- EXERCISE -
Find the line in the data below that contains "index pip: (319, 165)". Return that line and all the lines after it, unchanged.

AVAILABLE RECORDS Start Marker

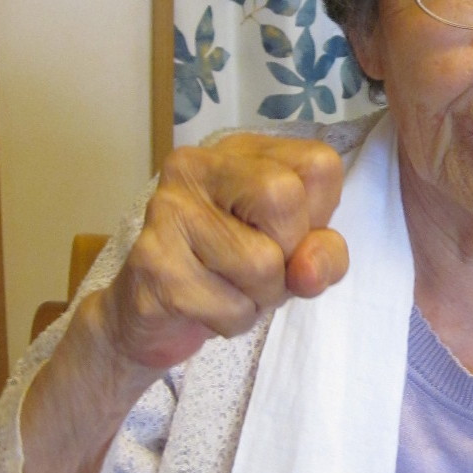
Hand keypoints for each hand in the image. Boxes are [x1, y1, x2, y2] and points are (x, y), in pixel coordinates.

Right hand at [91, 134, 348, 374]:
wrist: (148, 315)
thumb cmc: (233, 273)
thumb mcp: (296, 256)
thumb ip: (323, 254)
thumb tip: (307, 271)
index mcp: (240, 151)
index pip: (319, 165)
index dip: (319, 215)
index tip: (285, 233)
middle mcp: (196, 166)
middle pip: (283, 196)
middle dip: (288, 255)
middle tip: (259, 269)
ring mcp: (168, 211)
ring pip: (262, 263)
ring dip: (261, 297)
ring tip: (230, 288)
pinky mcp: (154, 263)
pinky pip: (231, 306)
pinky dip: (233, 321)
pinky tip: (206, 307)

AVAILABLE RECORDS End Marker

- RESPONSE BOX -
index pip: (319, 165)
index dip: (319, 215)
index tip: (285, 233)
middle mcp: (196, 166)
middle pip: (283, 196)
middle dip: (288, 255)
middle tip: (259, 269)
ring mcp: (168, 211)
ring pip: (262, 263)
ring dip: (261, 297)
ring tip: (230, 288)
pinky mcp: (154, 263)
pinky pip: (231, 306)
pinky dip: (233, 321)
pinky tip: (206, 307)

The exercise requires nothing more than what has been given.